▸ **Exercise prompt**: Your answer must be an exact copy of the records below, minus any images.

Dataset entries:
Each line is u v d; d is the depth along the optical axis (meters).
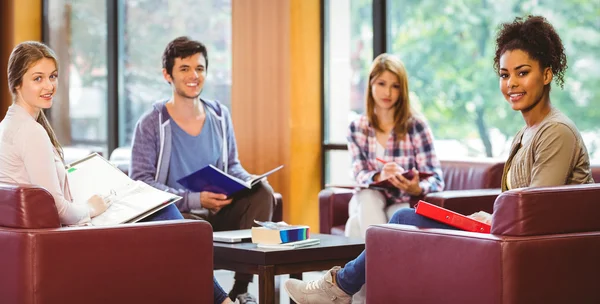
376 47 5.99
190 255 3.14
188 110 4.50
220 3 6.97
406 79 4.71
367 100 4.77
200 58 4.48
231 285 5.18
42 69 3.25
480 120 5.45
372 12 6.04
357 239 3.83
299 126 6.20
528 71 3.03
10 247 2.84
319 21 6.29
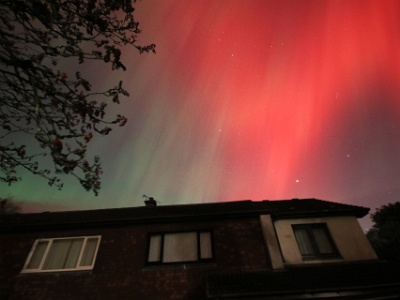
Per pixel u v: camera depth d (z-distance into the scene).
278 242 8.79
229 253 8.44
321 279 6.84
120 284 7.85
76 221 9.30
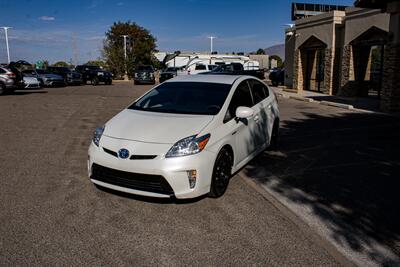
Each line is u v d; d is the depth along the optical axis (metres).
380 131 10.00
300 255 3.64
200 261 3.51
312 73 22.80
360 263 3.53
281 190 5.45
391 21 12.93
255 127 6.35
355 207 4.86
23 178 5.71
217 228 4.17
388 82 13.20
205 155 4.66
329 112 13.75
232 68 28.62
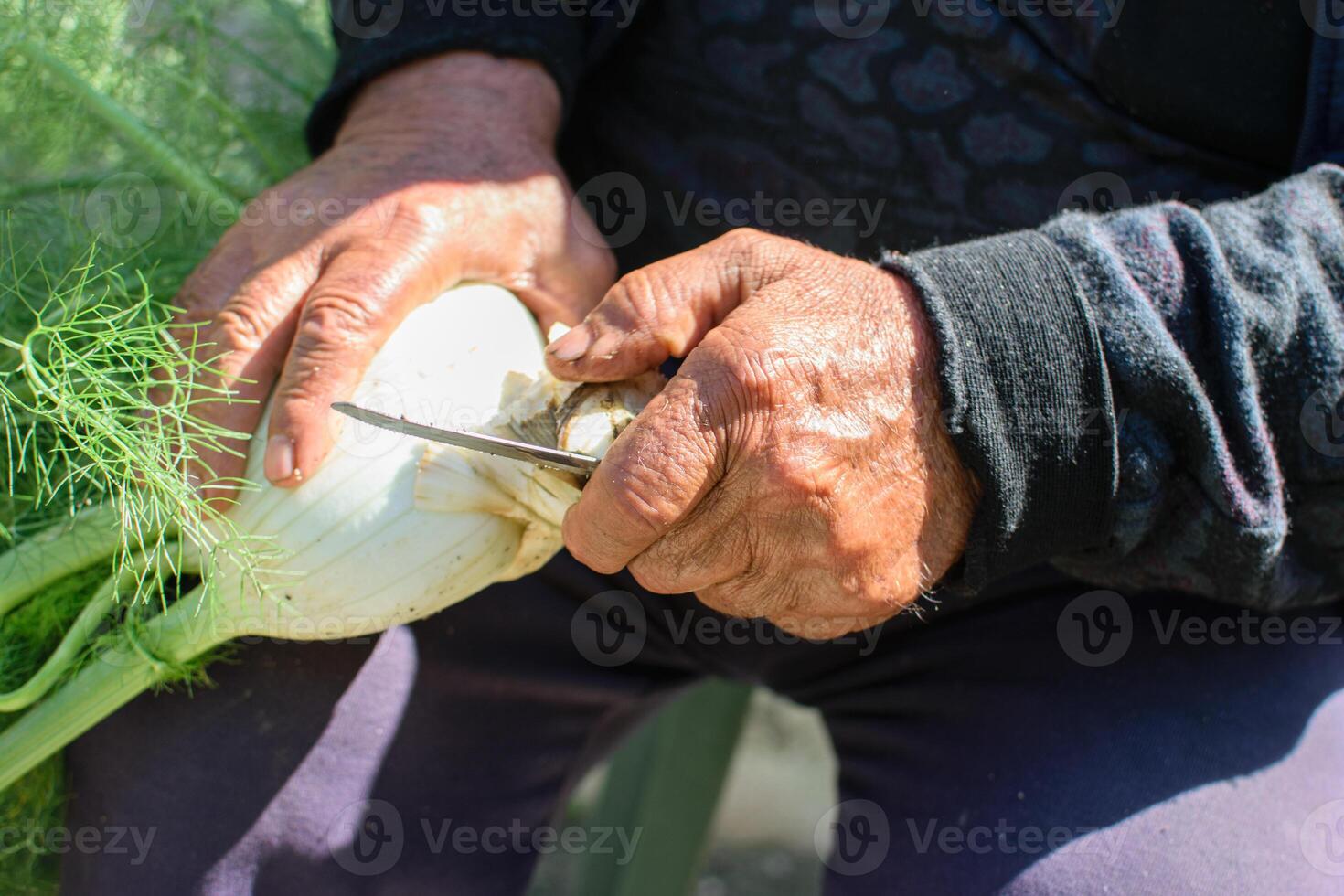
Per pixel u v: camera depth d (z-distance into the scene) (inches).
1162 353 26.6
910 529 26.8
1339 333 27.3
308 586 27.7
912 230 31.1
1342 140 28.6
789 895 53.3
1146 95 29.2
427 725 30.6
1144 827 28.7
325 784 29.7
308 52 37.3
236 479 27.7
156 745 29.7
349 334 27.6
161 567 28.7
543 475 27.4
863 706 31.9
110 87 34.6
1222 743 29.3
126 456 27.1
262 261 28.6
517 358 28.7
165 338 27.4
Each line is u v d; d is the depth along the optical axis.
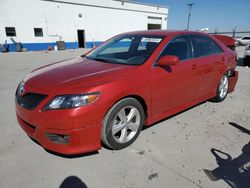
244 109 4.61
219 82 4.75
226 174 2.56
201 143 3.22
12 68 10.39
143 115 3.20
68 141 2.52
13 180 2.45
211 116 4.20
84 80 2.69
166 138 3.34
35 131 2.63
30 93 2.70
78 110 2.45
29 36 24.42
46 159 2.82
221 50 4.78
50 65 3.69
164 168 2.65
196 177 2.51
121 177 2.50
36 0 24.19
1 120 4.00
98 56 3.84
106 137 2.80
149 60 3.21
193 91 4.01
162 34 3.74
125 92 2.78
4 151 2.99
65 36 27.41
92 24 29.61
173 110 3.69
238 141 3.30
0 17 22.17
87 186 2.36
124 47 3.85
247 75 8.25
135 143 3.18
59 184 2.40
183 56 3.76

▸ **Worked solution**:
Each line is u v d; d is the depth along the optical axis (meters).
376 47 5.99
190 255 3.14
188 110 4.50
220 3 6.97
406 79 4.71
367 100 4.77
200 58 4.48
231 285 5.18
42 69 3.25
480 120 5.45
372 12 6.04
357 239 3.83
299 126 6.20
528 71 3.03
10 247 2.84
319 21 6.29
Per pixel u v: camera depth d (z-distance into the scene).
278 242 8.79
229 253 8.44
321 279 6.84
120 284 7.85
76 221 9.30
Each line is u v d; d is the depth along the optical axis (metres).
380 131 10.00
300 255 3.64
200 261 3.51
312 73 22.80
360 263 3.53
281 190 5.45
391 21 12.93
255 127 6.35
355 207 4.86
23 178 5.71
217 228 4.17
388 82 13.20
205 155 4.66
329 112 13.75
232 68 28.62
Per pixel u v: camera depth d (z-distance into the scene) (inches).
1162 353 26.6
910 529 26.8
1339 333 27.3
308 586 27.7
912 230 31.1
1342 140 28.6
789 895 53.3
1146 95 29.2
427 725 30.6
1144 827 28.7
325 784 29.7
308 52 37.3
236 479 27.7
156 745 29.7
349 334 27.6
161 567 28.7
543 475 27.4
863 706 31.9
110 87 34.6
1222 743 29.3
126 456 27.1
262 261 28.6
517 358 28.7
165 338 27.4
Each line is u v d; d is the depth along the optical axis.
244 109 4.61
219 82 4.75
226 174 2.56
201 143 3.22
12 68 10.39
143 115 3.20
68 141 2.52
13 180 2.45
211 116 4.20
84 80 2.69
166 138 3.34
35 131 2.63
30 93 2.70
78 110 2.45
29 36 24.42
46 159 2.82
221 50 4.78
50 65 3.69
164 168 2.65
196 177 2.51
121 177 2.50
36 0 24.19
1 120 4.00
98 56 3.84
106 137 2.80
149 60 3.21
193 91 4.01
162 34 3.74
125 92 2.78
4 151 2.99
65 36 27.41
92 24 29.61
173 110 3.69
238 141 3.30
0 17 22.17
87 186 2.36
124 47 3.85
247 75 8.25
135 143 3.18
59 184 2.40
183 56 3.76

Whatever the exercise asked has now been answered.